Mount St. Mary Academy is a private, Roman Catholic, all-girls high school, serving grades 9 through 12, in the Hillcrest neighborhood of Little Rock, Arkansas, United States. It is an all-female institution, and has an all-male brother school, Catholic High School for Boys. It is located within the Diocese of Little Rock. Having been founded in 1851, it is the oldest high school in Arkansas.

== History ==
Mount St. Mary Academy was founded by the Sisters of Mercy in 1851 at Seventh and Louisiana Streets in downtown Little Rock. The school moved to the present Hillcrest location in 1908 after outgrowing her Louisiana Street location. The 10 acre site was purchased with funds from the sale of the downtown property and contributions from local residents and landowners.

==Academics==
Mount St. Mary Academy students complete a curriculum that is aligned with the Smart Core curriculum developed by the Arkansas Department of Education (ADE), which requires 22 units to graduate; the typical Mount St. Mary student completes 28 units in regular and honor coursework and exams. Mount St. Mary Academy began offering the International Baccalaureate (IB) Diploma Programme in January 2000; however, in the 2016–2017 year, the school started offering the Advanced Placement (AP) program instead. The last class to receive an IB education was the class of 2017.

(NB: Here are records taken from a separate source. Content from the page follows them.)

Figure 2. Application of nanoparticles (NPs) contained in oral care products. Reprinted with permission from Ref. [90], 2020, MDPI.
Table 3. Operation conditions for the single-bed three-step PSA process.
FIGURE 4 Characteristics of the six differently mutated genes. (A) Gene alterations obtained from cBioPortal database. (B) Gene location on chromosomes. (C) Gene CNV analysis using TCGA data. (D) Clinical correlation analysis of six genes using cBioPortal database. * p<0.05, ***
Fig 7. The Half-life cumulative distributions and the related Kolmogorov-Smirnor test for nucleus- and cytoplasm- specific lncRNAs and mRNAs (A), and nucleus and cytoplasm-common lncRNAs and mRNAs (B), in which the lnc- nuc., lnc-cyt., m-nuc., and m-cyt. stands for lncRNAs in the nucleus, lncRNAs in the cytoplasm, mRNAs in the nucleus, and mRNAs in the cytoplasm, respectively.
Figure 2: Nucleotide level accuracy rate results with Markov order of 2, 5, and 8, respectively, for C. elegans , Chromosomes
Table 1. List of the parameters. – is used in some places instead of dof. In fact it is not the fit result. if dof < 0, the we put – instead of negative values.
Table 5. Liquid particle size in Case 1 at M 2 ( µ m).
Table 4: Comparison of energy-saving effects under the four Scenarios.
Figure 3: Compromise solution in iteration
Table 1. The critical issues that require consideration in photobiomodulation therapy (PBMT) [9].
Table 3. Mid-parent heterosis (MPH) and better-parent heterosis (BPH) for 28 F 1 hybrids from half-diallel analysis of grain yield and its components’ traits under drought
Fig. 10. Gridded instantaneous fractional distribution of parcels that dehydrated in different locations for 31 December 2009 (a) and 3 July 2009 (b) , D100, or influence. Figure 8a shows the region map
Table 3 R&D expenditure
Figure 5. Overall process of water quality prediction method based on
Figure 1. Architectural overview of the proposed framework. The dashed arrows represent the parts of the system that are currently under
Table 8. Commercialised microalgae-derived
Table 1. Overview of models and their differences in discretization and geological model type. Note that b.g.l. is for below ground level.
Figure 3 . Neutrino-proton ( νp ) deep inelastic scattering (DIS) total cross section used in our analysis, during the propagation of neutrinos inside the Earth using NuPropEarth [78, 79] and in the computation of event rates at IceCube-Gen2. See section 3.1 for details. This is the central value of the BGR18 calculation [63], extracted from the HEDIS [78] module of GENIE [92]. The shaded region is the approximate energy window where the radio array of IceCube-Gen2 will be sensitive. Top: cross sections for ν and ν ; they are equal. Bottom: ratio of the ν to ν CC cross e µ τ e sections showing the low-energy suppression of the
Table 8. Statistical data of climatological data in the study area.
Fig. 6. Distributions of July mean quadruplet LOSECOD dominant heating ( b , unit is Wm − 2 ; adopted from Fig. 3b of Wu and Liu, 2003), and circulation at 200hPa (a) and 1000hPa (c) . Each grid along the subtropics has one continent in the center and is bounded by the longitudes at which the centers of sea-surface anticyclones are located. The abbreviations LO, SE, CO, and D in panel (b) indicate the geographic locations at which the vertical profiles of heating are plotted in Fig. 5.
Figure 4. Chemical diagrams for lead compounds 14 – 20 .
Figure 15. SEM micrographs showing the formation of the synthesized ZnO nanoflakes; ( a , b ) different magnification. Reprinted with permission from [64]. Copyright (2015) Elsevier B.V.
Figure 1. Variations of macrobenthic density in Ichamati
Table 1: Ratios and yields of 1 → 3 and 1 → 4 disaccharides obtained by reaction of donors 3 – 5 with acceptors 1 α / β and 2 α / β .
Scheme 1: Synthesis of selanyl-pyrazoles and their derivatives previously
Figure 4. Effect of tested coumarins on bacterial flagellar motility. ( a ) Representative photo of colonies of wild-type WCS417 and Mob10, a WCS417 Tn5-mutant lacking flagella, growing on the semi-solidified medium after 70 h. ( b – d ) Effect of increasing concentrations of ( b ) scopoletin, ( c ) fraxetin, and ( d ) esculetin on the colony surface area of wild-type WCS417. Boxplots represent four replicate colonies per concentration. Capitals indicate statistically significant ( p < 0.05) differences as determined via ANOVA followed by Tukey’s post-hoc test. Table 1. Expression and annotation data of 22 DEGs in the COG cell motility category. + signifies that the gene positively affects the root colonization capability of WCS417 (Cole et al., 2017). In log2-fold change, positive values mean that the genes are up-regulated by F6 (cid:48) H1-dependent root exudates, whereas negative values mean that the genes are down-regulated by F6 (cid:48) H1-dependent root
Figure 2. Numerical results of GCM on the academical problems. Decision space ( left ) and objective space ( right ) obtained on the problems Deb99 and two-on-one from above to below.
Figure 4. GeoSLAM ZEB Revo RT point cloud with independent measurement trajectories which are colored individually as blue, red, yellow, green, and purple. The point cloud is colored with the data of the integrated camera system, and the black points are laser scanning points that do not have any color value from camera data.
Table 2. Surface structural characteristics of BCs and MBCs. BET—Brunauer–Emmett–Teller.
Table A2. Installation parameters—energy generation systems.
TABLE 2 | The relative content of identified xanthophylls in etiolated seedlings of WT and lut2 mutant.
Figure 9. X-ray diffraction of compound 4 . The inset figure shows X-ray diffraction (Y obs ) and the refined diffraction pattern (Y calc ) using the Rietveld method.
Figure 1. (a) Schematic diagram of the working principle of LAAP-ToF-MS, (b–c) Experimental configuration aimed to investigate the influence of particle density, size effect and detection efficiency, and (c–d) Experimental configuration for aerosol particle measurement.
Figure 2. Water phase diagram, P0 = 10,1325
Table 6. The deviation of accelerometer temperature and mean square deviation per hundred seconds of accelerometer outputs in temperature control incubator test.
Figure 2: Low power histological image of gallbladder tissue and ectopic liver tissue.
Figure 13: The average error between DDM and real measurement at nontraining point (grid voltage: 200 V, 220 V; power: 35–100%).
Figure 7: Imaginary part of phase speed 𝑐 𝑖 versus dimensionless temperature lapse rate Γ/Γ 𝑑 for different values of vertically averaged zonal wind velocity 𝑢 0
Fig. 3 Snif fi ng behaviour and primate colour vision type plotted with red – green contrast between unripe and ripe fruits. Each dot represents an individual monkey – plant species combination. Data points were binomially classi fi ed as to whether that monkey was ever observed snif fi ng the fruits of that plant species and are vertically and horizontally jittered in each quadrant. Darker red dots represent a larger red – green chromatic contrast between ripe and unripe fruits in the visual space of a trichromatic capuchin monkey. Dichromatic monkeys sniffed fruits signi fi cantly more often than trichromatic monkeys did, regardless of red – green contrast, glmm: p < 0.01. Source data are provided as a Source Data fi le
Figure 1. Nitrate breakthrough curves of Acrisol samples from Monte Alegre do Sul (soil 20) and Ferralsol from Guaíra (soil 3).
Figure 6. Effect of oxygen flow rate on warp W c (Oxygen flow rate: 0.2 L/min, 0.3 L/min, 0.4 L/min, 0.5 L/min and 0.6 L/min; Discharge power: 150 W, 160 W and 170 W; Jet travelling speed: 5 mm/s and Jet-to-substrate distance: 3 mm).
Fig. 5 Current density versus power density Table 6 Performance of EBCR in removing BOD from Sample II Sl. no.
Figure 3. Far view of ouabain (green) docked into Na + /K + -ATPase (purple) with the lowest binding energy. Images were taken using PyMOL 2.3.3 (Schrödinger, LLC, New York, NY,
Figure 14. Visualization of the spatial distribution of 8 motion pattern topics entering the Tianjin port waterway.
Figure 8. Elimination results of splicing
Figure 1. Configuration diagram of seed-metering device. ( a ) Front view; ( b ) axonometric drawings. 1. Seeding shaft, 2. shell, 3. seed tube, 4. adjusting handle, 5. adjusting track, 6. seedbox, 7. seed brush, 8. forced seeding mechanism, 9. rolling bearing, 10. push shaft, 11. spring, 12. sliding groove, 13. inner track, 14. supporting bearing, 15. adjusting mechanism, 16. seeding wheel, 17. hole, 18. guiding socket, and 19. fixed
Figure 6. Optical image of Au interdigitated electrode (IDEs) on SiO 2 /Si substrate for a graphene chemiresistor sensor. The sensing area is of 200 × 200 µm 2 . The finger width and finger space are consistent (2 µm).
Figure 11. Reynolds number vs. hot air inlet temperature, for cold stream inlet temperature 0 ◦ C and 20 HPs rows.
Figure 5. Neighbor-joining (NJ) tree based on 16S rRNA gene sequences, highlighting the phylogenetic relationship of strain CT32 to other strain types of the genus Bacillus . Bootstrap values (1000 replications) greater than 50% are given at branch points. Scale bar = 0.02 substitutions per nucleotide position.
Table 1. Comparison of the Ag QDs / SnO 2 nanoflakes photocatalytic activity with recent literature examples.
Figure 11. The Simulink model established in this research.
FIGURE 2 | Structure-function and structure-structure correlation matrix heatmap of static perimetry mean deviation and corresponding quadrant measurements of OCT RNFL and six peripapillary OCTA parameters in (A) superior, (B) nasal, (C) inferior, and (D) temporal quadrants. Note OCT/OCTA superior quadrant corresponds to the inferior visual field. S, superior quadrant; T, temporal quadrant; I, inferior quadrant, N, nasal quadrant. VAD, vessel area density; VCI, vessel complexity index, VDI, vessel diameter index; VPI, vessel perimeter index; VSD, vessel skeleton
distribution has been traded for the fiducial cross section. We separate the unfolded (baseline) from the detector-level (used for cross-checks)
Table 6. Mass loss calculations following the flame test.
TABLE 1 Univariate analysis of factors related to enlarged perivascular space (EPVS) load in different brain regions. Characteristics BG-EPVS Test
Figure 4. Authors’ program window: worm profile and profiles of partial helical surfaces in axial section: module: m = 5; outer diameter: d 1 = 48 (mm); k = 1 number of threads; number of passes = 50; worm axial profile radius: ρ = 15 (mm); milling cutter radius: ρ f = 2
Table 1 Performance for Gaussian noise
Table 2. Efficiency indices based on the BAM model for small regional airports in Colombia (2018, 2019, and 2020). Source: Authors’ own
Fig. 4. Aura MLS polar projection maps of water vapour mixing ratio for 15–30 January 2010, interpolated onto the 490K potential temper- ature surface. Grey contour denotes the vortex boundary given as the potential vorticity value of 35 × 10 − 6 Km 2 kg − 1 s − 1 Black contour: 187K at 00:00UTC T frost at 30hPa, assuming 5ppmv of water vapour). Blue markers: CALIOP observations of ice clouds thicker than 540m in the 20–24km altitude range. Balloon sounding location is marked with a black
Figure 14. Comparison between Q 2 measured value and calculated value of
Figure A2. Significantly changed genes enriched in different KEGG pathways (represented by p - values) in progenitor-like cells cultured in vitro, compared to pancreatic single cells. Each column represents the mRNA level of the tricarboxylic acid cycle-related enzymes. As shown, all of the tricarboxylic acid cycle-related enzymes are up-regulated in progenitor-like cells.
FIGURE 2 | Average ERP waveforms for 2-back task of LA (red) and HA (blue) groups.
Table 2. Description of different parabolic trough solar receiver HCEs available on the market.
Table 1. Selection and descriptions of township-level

Mount St. Mary maintains affiliations with the National Catholic Educational Association (NCEA) and the Mercy Education System of the Americas. Academic Departments also hold membership in educational professional organizations such as the National Council of Teachers of English (NCTE), the National Council of Teachers of Mathematics (NCTM), the American Counseling Association, the National Association of Secondary School Principals, and the College Board. Mount St. Mary is accredited by the Arkansas Nonpublic School Accrediting Association.

Student publications for journalism students include The Mercian Times (yearbook) and The Mount (newspaper).

== Extracurricular activities ==
The Mount St. Mary Academy mascot is The Belles with purple, grey and white as its school colors.

=== Athletics ===
The Mount St. Mary Belles compete in the state's largest classification, administered by the Arkansas Activities Association. The Belles compete in the 6A Central Conference. Interscholastic activities include: basketball, bowling, cross country running, golf, soccer, softball, swimming and diving, track and field, and volleyball.

The Belles have won the following state championships:
- Swimming and diving 11 state championships between 1953 and 2008
- Golf 1978, 1983, 1998, 1999, 2023, 2024, 2025
- Tennis 1975, 1980, 1981, 1984, 1998, 1999, 2000, 2002, 2008

== Notes ==
- Hayes, Jan. History of Mount St. Mary's Academy, Little Rock, Arkansas, 1851–1987. St. Louis, MO: Sisters of Mercy, 1987.
- Lester, Jim, and Judy Lester. Greater Little Rock: A Pictorial History. Norfolk, VA: The Donning Company, 1986.
- Woods, James M. Mission and Memory: A History of the Catholic Church in Arkansas. Little Rock: August House, 1992.